▶ Data extracted from a collection:
────
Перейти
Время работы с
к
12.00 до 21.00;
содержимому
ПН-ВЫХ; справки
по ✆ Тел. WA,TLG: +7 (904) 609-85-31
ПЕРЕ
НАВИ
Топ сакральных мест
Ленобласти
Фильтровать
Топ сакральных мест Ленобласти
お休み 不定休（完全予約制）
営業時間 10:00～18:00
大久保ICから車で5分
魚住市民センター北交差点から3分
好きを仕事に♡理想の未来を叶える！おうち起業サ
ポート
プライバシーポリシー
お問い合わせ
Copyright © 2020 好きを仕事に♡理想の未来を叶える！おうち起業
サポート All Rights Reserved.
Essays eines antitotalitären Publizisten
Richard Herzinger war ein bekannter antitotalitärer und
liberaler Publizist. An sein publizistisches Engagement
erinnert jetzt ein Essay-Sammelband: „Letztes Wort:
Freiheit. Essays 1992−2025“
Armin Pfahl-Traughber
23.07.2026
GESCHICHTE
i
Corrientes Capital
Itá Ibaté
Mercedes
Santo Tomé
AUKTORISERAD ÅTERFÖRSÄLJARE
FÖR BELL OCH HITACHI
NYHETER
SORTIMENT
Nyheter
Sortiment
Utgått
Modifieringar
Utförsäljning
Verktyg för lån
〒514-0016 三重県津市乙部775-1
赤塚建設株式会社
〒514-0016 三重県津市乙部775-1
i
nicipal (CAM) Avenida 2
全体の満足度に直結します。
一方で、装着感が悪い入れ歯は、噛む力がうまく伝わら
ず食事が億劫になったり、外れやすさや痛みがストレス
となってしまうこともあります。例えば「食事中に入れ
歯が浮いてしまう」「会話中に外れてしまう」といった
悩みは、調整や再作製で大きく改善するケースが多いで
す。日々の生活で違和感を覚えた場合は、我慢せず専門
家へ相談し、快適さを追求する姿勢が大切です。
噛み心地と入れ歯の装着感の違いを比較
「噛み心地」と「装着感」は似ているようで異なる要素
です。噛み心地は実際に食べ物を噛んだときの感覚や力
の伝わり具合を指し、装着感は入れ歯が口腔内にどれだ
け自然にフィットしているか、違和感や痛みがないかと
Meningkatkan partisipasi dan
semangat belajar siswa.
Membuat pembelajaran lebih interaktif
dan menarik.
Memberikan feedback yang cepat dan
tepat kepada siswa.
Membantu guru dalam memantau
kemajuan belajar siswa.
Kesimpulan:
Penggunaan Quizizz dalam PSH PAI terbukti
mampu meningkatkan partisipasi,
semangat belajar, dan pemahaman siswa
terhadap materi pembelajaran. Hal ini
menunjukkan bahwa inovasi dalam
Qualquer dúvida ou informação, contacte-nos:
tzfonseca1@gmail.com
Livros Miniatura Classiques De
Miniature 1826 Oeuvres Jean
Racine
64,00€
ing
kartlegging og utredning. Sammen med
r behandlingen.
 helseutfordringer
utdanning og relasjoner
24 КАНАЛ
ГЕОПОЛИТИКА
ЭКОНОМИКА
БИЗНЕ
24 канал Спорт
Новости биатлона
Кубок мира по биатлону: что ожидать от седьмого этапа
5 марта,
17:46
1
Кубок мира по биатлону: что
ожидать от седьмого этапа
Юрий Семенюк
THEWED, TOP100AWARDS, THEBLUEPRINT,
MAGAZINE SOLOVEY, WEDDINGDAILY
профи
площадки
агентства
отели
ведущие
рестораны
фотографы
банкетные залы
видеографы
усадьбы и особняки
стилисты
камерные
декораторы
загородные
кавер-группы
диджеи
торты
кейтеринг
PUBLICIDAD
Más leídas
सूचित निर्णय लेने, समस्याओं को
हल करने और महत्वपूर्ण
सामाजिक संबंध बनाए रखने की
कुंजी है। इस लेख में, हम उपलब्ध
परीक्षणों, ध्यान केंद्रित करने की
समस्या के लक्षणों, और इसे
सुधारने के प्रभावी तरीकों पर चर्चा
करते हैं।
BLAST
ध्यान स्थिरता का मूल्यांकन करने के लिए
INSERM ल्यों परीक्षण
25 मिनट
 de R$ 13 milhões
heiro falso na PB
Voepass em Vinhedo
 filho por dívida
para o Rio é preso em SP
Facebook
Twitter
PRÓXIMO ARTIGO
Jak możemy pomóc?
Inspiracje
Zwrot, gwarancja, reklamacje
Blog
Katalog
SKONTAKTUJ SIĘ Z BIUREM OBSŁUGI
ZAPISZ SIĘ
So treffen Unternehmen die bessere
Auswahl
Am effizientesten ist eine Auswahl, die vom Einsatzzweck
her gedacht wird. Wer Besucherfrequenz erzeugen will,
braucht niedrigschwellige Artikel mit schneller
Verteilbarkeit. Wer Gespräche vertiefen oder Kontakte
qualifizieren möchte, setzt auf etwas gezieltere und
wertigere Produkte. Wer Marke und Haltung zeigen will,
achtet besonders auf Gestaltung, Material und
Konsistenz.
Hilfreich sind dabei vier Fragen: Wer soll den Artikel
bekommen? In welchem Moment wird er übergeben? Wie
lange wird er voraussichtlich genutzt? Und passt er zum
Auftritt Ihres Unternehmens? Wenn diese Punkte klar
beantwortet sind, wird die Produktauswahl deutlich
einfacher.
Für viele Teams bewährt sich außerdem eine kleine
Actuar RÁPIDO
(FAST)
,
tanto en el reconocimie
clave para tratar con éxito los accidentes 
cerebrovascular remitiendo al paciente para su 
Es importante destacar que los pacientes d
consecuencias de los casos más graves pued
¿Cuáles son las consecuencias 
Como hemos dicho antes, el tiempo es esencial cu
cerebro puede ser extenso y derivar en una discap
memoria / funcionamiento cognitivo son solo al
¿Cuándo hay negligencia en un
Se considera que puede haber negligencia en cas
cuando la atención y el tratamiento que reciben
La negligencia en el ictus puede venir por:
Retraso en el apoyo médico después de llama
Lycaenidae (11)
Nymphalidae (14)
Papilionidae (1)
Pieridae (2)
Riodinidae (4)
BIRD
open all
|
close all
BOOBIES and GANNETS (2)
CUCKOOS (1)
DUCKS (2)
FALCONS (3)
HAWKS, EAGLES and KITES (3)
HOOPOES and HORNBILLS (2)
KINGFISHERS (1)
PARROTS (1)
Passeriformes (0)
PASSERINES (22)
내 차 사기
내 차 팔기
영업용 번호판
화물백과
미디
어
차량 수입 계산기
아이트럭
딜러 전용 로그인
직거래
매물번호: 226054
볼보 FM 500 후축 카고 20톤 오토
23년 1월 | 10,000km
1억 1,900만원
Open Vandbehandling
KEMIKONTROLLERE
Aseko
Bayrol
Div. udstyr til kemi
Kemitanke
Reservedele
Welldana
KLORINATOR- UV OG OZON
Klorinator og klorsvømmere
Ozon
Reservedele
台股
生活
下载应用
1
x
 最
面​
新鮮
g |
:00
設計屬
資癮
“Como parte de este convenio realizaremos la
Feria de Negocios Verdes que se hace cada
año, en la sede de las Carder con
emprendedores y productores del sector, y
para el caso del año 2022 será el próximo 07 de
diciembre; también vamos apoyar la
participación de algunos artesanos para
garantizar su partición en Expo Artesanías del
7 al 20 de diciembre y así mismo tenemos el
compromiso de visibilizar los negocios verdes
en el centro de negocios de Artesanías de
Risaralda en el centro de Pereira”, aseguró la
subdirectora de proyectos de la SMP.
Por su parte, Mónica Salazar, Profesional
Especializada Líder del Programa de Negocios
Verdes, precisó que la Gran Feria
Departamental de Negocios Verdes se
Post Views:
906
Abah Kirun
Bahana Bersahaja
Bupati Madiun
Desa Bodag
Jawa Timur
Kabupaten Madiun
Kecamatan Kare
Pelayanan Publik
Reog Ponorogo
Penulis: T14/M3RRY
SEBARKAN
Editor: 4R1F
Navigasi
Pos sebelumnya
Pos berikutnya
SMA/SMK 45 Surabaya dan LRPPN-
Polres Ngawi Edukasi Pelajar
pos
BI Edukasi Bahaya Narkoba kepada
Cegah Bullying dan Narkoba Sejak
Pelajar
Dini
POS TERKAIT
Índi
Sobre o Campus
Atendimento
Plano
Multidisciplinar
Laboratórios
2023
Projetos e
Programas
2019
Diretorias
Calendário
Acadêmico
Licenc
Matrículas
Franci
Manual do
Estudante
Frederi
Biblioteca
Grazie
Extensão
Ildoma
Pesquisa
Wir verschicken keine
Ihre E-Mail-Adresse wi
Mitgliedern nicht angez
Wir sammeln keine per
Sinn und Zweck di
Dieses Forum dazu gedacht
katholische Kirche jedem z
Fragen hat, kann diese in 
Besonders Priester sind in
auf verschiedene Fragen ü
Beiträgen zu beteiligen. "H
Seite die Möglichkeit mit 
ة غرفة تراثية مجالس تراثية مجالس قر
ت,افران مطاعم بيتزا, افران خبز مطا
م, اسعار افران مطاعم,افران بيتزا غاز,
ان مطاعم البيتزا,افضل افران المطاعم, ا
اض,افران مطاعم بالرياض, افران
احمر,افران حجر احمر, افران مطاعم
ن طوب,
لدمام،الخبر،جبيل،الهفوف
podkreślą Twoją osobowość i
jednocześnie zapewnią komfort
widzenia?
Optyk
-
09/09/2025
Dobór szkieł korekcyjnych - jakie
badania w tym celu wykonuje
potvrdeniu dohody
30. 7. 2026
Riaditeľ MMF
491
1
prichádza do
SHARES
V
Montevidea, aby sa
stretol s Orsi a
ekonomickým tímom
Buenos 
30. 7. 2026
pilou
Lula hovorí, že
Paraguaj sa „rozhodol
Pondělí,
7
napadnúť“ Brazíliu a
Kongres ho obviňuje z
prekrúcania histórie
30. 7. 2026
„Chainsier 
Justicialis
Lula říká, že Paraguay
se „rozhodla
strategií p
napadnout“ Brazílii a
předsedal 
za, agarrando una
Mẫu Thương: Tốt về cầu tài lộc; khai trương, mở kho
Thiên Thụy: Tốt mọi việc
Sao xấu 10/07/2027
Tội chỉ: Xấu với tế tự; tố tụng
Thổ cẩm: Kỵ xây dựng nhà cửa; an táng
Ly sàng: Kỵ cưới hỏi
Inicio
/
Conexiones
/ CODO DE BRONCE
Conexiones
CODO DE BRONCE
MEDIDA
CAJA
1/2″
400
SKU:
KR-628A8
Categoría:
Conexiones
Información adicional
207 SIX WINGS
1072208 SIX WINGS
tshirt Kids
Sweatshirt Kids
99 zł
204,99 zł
────
▶ WHAT TO DO:
Give the number of lines that hold the word "Artesanías" in these records, with nothing added.

▶ RESULT:
2